A powerfully subtle aspect of taking the FFT is it removes the dimension of time from the input data and replaces it with a distillation while retaining the input information load. As an aside, if the audio is periodic once transformed from the time domain into its frequency domain representation by applying a Fourier Transform, it can be reconstituted back into the same identical time domain audio curve by applying an inverse Fourier Transform. The data which began life as a curve which wobbles up and down over time is now cast as a spread of frequencies each with an intensity and phase offset yet critically without any notion of time. Now you have the luxury to pluck from this static array of frequencies a set of attributes which can be represented by a mundane struct data structure and yet imbued by its underlying temporal origins.
Here is where you can find your "major sounds". To a first approximation you simply stow the top X frequencies along with their intensity values and this is a measure of a given stretch of time of your input audio captured as its "major sound". Once you have a collection of "major sounds" you can use this to identify when any subsequent audio contains an occurrence of a "major sound" by performing a difference match test between your pre stored set of "major sounds" and the FFT of the current window of audio samples.

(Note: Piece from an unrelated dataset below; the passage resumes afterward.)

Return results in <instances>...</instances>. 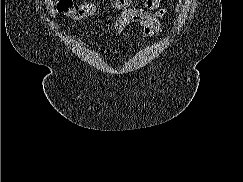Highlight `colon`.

You have found a match when there is little or no difference between the frequency intensity values of each of those top X frequencies of the current FFT result compared against each pre stored "major sound"
I could digress by explaining how by sitting down and playing the piano you are performing the inverse Fourier Transform of those little white and black frequency keys, or by saying the muddied wagon tracks across a spring rain swollen pasture is the Fourier Transform of all those untold numbers of heavily laden market wagons as they trundle forward leaving behind an ever deepening track imprinted with each wagon's axle width, but I won't.
Here are some links to audio fingerprinting
Audio fingerprinting and recognition in Python
https://github.com/worldveil/dejavu
Audio Fingerprinting with Python and Numpy http://willdrevo.com/fingerprinting-and-audio-recognition-with-python/
Shazam-like acoustic fingerprinting of continuous audio streams (github.com) https://news.ycombinator.com/item?id=15809291
https://github.com/dest4/stream-audio-fingerprint
Audio landmark fingerprinting as a Node Stream module - nodejs converts a PCM audio signal into a series of audio fingerprints. https://github.com/adblockradio/stream-audio-fingerprint
https://stackoverflow.com/questions/26357841/audio-matching-audio-fingerprinting
Let's say I have a few very long audio files (for ex., radio recordings). I need to extract 5 seconds after particular sound (for ex., ad start sound) from each file. Each file may contain 3-5 such sounds, so I should get *(3-5)number of source files result files.
I found librosa and scipy python libraries, but not sure if they can help. What should I start with?
You could start by calculating the correlation of the signal with your particular sound. Not sure if librosa offers this. I'd start with scipy.signal.correlate or scipy.signal.convolve.
Not sure what your background is. Start here if you need some theory.
Basically the correlation will be high if the audio matches your particular signal or is very similar to it. After identifying these positions you can select an area around them.